### Instructions for the task
The expected answer is a single number, namely how many lines in the data below hold the word "Storage".
Data for analysis Block Start
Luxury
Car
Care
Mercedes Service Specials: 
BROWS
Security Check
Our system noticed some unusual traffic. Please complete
Data for analysis Block End
Data for analysis Block Start
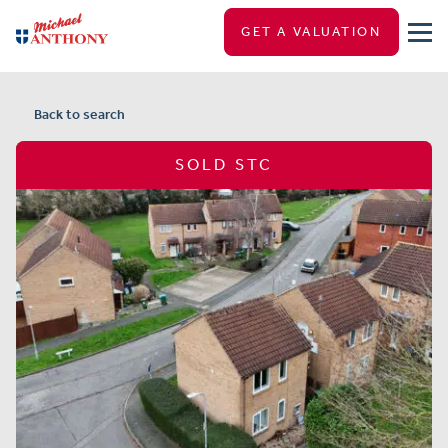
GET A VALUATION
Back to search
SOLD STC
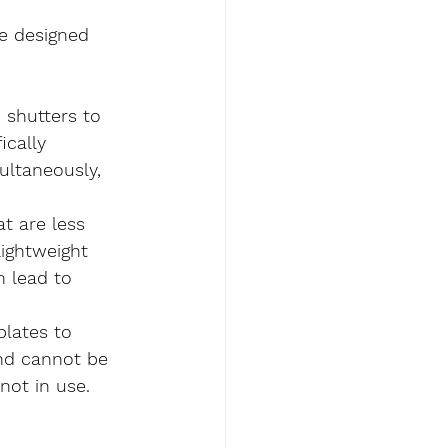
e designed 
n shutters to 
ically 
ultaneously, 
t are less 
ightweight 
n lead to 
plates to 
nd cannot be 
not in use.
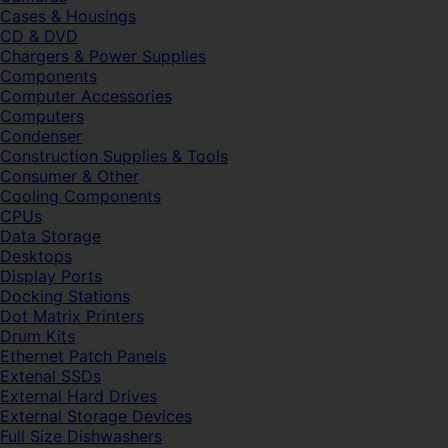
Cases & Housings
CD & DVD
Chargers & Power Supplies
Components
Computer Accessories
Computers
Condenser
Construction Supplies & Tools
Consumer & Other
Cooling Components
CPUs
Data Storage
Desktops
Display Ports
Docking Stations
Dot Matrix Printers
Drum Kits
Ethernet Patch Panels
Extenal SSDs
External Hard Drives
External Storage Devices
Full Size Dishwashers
Data for analysis Block End
### Task solution
2